I decided to take the plunge and get a script consultant to check the first episode and provide, honest, constructive feedback. I was a little apprehensive after my previous experience but this time did my research and found someone I felt comfortable receiving feedback from.
It wasn’t pretty, as expected, but, I am not deterred – after all, why should I? The actual story is excellent, its just the execution onto paper that I need to work on. As ballsy as this attitude is, I have to take the advice to continue to expand, learn and better my creativity – its time to work rather than nurse a sore ego.
My background is writing groups in theatre so the scenes are longer than they should be for screen. I also need to be more clear about the genre and make the ‘world’ more obvious to the audience.
It reminded me of a Python interview where Terry Gilliam was asked what his scenes were about (when he attempted to write for the Pythons) he said ‘No-one could understand them, I couldn’t understand them myself’.

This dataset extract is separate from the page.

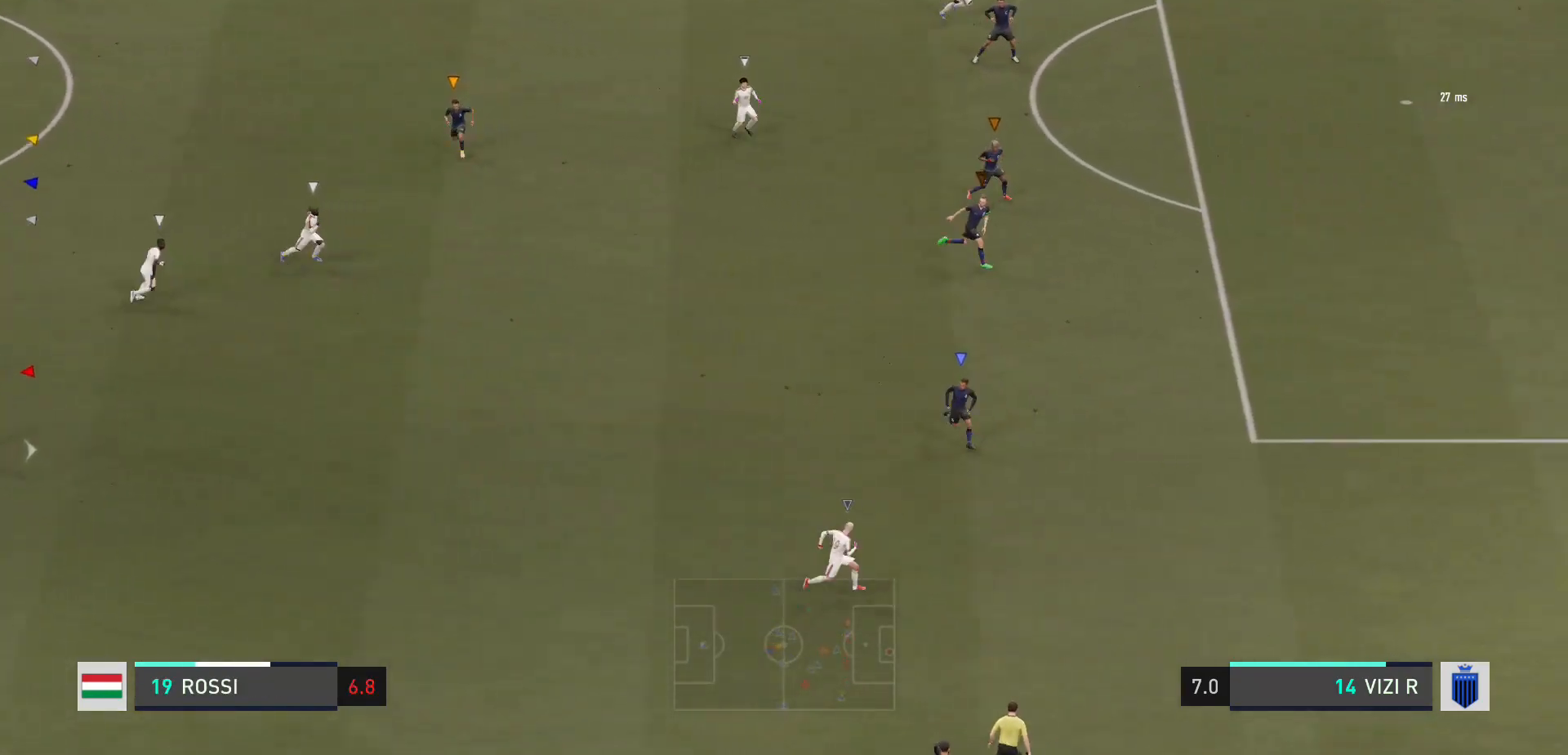
{"buttons": [], "left_stick": "right", "right_stick": "center", "events": []}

On a positive note, he did say… “This is evocative, original and distinctive. The two sisters come off the page strongly and are nicely contrasting characters. There is some very good writing, some very well-observed character moments. In terms of the characterisation and dialogue, this is very promising. You set up Celine and Lucy very effectively and they come off the page strongly and clearly as characters. Bertie also feels distinctive and engaging as a character. The three main characters are impressively idiosyncratic and vivid”
Improvements areas are characterisation and dialogue – this is something I have been pulled up on before, so very happy with that. Most of all I am so pleased he said original and distinctive – as this is what I am aiming for.

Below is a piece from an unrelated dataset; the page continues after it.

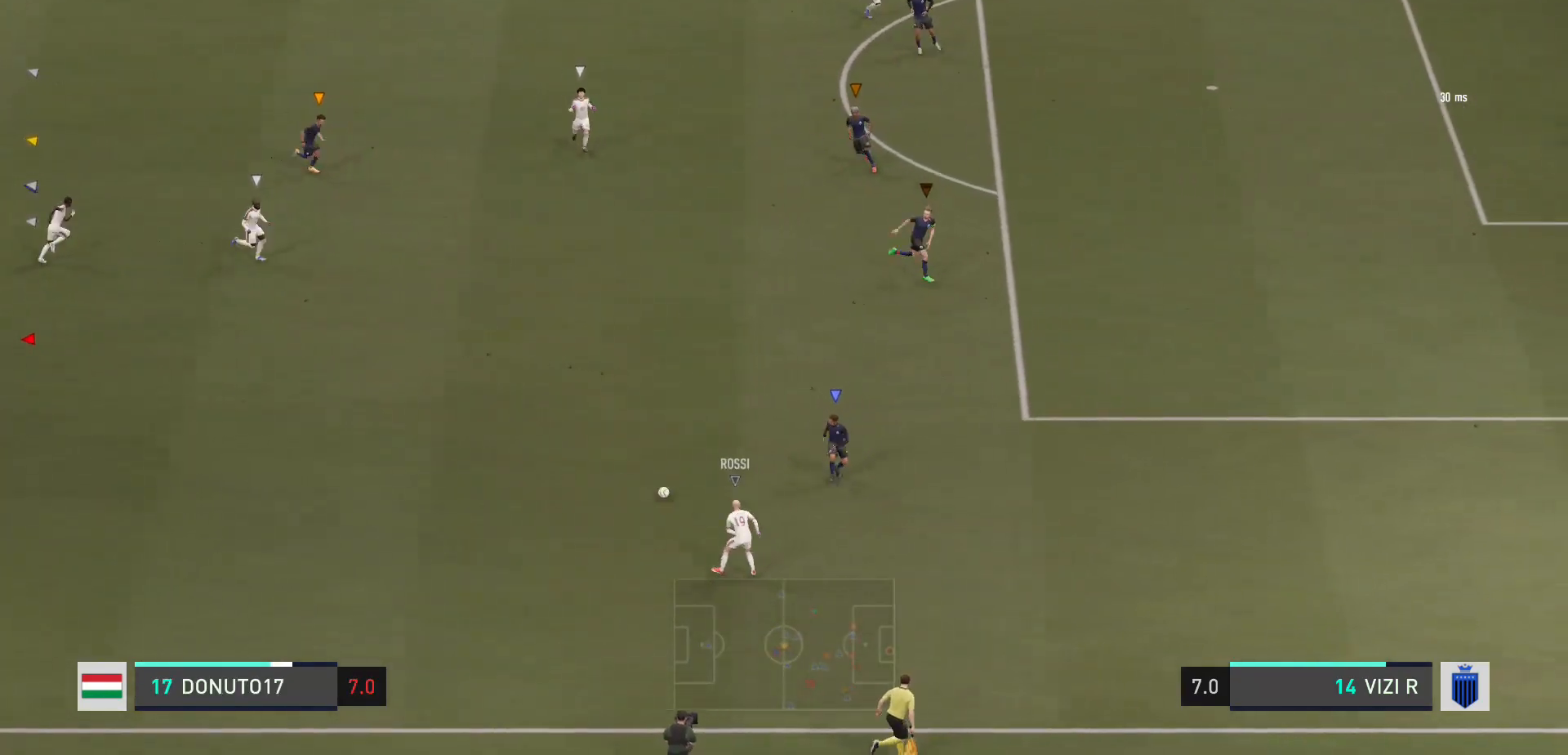
{"buttons": [], "left_stick": "right", "right_stick": "center", "events": []}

Plan of action is to charge forwards, read more scripts in my genre, re-work episode 1 and then send it out again for analysis. Next time I will send it to a few consultants to see their opinions to get a balanced view.
I can completely relate. I finished a novel about six months ago and sent it off for consultation, and got much the same response. Constructive criticism is always helpful, even if it stings a bit (and it did for me).

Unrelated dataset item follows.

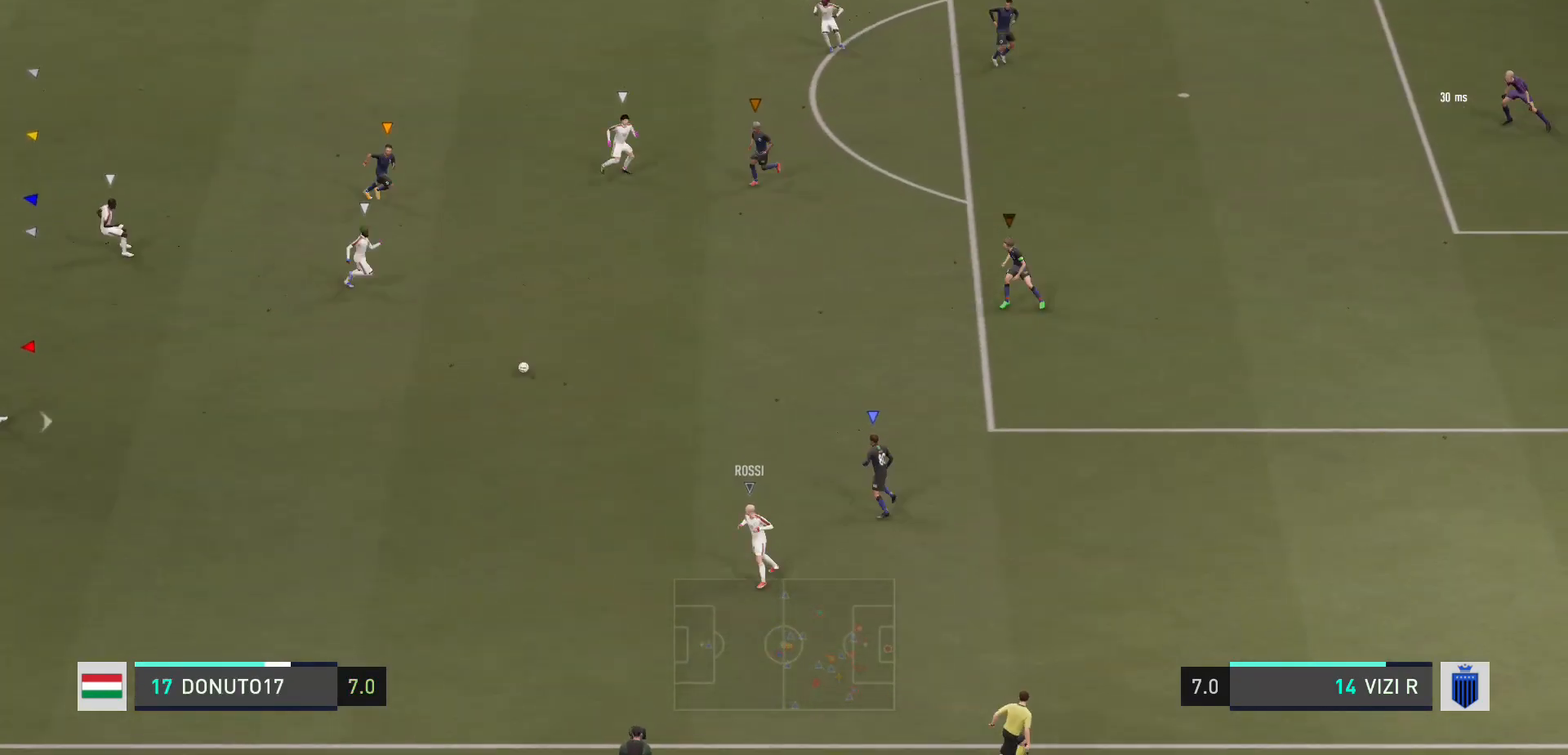
{"buttons": [], "left_stick": "right", "right_stick": "center", "events": []}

Thanks for your comment – how’s the rewrite going? X
Her review actually helped a lot. For example, she identified dialogue that would seem uncharacteristic given the nature of a specific character– in this case, a millennia old spirit. In his dialogue I used the word hell (as in, “hell, I guess you’re right”) too often, and it was a bit to colloquial. Since it’s a fantasy novel, I replaced the word hell with “Tartarus” (The hell in Greek mythology) and “Dis”, the city in Dante’s hell et cetera.
A lot of what she picked up were formatting and grammar issues, like identifying characters in a conversation to often, et cetera… I definitely have a better manuscript because of it.
Well done! Onward and upwards – sounds a fascinating story! Keep me posted!